ORLANDO, Fla. — The trucking industry needs to change its mindset to performing preventive maintenance rather than fixing trucks too often after they break down, a top Volvo Trucks North America executive told a meeting of maintenance technicians and executives.
In a keynote speech to attendees at American Trucking Associations’ Technology & Maintenance Council fall meeting here, Göran Nyberg, North American president of sales and marketing for Volvo Trucks, said truckers should follow the airlines’ lead in adopting a mindset of proactive maintenance.
“I would like Volvo Trucks to become the first airline in the trucking industry,” Nyberg said. “I’m not saying to put wings on the truck, but I think the mindset needs to change.”
“We need to change mindset and find the value of being proactive; making sure that we change components, making sure that we repair trucks before they break down,” Nyberg said.
He stressed technology as the answer to some of the industry’s future challenges that range from fuel efficiency to productivity.
Along those lines, Volvo’s connected-vehicle remote diagnostics system that sends major fault codes back to service providers from the roadway is showing great promise, Nyberg said.

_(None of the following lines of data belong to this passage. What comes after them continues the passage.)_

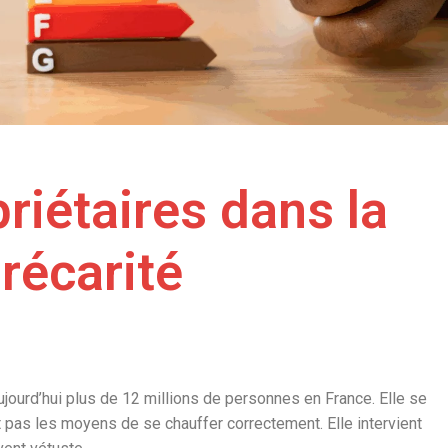
riétaires dans la
précarité
ujourd’hui plus de 12 millions de personnes en France. Elle se
 pas les moyens de se chauffer correctement. Elle intervient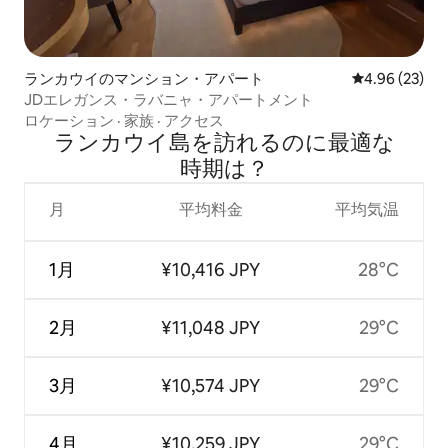
ランカウイのマンション・アパート
レビュー23件
4.96 (23)
JDエレガンス・ラバニャ・アパートメント
ロケーション
·
家族
·
アクセス
ランカウイ島を訪⁠れ⁠るの⁠に最⁠適⁠な
時⁠期⁠は⁠？
月
平均料金
平均気温
1月
¥10,416 JPY
28°C
2月
¥11,048 JPY
29°C
3月
¥10,574 JPY
29°C
4月
¥10,259 JPY
29°C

So far, the company is logging average reduced diagnostic time by 70%, reduced repair time by 22% and maintained first-time right repair times to more than 90%, he said.
“We are capturing things that are about to happen before they happen,” Nyberg said. “So I think that proves that these technologies are here to stay and that they create value for providers.”
He added, “Connectivity is here to stay. Today, we have one-way communication; but tomorrow, we will have two-way communication.”
Nyberg said he also sees a future in such trucks as those with GPS systems that memorize roads and adjust engine performance to increase fuel efficiency, and systems that allow trucks to platoon to reduce fuel consumption.
“Of course we can have longer vehicles with heavier loads, but is that really going to change in a big way our way of transporting goods?” Nyberg said. “We need more sophisticated solutions than that.”